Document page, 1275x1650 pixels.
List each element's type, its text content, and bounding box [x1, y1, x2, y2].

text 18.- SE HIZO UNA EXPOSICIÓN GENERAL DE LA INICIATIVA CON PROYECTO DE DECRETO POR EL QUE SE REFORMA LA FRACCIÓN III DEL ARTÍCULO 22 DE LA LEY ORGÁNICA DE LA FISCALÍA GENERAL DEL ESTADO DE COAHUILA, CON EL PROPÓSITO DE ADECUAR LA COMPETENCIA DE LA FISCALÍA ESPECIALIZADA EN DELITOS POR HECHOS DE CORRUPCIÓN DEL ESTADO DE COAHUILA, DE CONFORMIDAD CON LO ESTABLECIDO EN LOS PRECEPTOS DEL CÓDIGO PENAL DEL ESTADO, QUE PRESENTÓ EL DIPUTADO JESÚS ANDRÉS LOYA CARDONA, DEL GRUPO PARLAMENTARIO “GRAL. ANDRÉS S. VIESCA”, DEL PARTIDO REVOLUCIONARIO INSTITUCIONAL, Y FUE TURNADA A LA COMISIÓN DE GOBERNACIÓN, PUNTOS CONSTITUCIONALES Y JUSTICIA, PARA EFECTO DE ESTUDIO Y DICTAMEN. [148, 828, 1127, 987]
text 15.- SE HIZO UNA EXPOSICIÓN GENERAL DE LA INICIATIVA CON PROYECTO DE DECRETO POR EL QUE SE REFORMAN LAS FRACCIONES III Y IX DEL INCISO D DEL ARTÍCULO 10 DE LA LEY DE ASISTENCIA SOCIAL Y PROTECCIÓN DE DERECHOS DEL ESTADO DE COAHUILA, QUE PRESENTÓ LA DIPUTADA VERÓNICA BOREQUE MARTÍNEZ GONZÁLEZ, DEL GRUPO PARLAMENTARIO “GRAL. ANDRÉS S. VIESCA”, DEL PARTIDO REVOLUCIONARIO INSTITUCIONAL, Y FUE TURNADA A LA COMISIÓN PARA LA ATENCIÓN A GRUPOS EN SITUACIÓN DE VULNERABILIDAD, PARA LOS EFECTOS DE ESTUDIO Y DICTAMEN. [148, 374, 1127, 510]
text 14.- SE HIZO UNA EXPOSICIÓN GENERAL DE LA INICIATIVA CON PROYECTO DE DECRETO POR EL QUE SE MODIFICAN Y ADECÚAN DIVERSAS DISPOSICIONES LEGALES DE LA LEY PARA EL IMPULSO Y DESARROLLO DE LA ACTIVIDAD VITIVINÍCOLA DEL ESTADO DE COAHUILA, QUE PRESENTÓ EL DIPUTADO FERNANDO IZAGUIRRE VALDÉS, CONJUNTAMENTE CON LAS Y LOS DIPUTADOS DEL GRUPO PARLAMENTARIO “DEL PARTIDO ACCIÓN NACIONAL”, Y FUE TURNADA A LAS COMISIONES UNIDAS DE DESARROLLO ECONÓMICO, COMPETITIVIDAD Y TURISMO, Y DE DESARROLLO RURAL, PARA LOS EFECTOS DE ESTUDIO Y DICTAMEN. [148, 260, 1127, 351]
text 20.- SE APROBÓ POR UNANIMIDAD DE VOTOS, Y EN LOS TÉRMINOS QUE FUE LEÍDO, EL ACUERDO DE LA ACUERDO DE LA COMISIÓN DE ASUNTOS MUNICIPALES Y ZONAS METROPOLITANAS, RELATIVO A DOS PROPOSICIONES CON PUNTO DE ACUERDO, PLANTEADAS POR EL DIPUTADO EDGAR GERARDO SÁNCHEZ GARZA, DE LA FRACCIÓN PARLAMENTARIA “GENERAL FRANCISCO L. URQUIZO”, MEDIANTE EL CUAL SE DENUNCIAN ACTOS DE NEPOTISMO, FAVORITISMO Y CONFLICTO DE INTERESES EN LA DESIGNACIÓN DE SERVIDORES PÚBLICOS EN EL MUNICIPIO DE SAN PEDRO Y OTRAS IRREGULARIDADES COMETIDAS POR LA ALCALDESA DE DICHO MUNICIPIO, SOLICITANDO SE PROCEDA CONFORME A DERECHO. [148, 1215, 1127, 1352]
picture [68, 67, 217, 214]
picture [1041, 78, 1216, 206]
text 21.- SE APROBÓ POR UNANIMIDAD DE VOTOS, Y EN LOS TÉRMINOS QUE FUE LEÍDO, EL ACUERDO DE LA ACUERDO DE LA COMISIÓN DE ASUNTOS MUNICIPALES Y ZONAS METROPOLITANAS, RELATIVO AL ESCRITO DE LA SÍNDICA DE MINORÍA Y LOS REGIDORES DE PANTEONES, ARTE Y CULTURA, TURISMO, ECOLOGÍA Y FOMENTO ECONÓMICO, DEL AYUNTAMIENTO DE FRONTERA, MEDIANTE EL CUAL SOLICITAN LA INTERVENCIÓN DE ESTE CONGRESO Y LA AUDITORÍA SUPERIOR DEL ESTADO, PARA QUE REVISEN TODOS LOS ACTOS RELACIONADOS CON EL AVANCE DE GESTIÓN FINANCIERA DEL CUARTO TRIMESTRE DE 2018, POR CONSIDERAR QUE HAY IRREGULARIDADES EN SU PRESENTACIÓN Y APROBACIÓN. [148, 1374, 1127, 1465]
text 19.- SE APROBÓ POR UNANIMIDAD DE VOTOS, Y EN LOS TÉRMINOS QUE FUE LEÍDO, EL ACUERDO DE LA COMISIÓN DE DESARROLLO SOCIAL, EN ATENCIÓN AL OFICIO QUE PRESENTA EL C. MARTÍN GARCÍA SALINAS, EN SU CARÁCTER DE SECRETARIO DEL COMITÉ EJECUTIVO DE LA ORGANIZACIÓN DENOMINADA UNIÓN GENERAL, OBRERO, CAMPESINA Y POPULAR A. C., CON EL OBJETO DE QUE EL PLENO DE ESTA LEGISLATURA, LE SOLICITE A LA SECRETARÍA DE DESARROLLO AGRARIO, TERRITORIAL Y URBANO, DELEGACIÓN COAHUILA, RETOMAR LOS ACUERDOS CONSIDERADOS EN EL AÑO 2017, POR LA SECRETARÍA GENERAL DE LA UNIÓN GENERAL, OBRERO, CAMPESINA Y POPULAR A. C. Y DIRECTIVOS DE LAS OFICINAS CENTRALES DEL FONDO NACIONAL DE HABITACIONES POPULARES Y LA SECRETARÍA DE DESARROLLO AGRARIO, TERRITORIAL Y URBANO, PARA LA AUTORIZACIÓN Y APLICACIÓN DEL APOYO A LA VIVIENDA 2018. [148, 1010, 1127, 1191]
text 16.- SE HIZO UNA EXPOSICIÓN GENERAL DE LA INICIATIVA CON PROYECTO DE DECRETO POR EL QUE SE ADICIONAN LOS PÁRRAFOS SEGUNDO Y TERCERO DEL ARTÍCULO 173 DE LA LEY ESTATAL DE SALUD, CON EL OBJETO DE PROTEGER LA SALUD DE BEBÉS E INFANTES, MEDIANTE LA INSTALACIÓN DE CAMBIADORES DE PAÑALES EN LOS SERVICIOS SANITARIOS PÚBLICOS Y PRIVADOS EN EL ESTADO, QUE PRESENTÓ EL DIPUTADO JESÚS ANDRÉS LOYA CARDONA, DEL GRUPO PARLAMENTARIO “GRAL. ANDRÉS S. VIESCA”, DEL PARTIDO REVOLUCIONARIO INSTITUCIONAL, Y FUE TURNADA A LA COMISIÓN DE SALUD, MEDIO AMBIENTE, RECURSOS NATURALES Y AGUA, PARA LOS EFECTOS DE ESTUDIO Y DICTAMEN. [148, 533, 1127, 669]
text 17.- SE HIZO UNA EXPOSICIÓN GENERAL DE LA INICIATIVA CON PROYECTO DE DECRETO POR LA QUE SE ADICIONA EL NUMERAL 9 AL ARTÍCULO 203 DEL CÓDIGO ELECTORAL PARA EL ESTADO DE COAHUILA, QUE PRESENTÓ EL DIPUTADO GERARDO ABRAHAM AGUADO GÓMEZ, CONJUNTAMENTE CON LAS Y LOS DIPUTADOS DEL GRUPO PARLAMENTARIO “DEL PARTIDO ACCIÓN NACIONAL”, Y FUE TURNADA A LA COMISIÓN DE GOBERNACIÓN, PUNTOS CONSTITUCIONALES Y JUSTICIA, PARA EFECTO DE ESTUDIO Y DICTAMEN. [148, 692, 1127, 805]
* * *
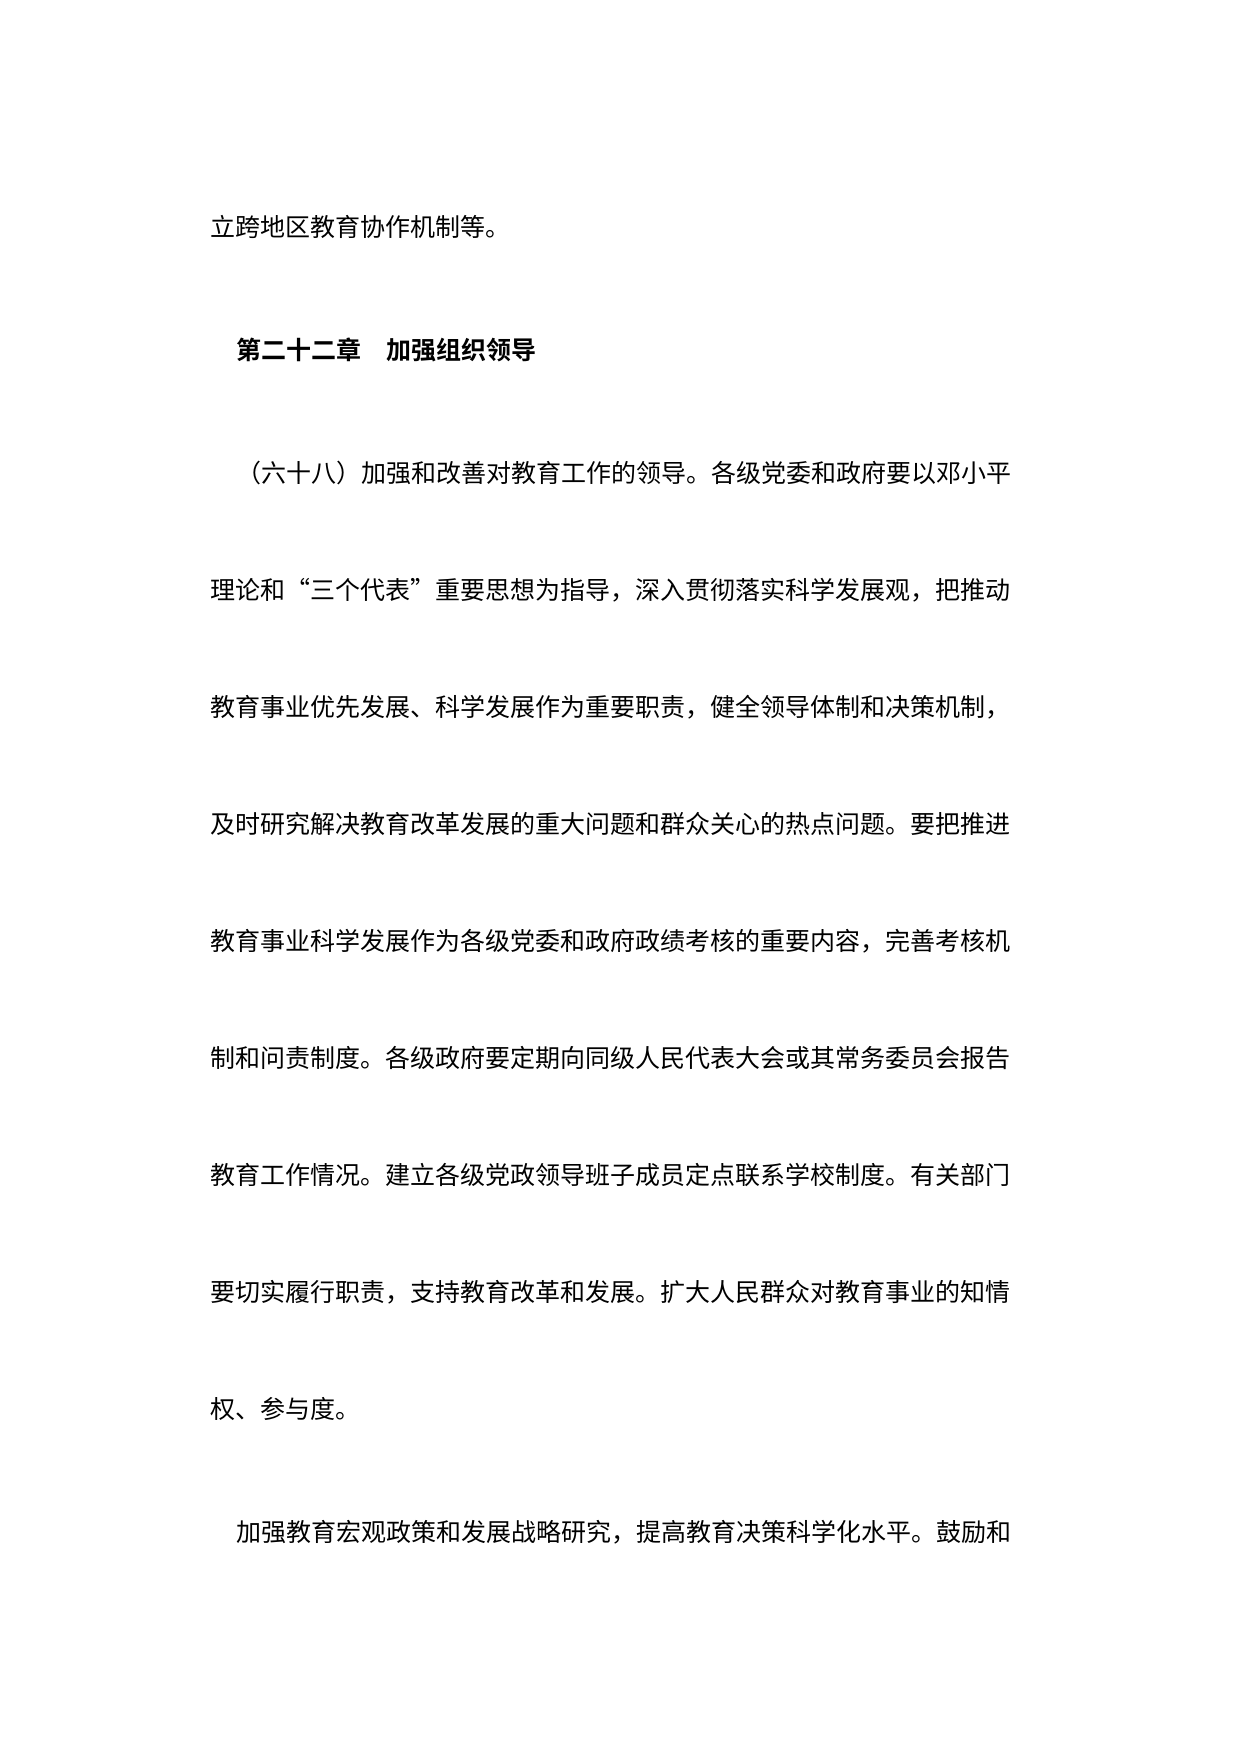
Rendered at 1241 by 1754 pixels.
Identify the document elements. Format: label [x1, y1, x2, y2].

### Task goal
Scan the listing above for the word "pixels" and copy every line that holds it.

### Reply
Document page, 1275x1650 pixels.
Rendered at 1241 by 1754 pixels.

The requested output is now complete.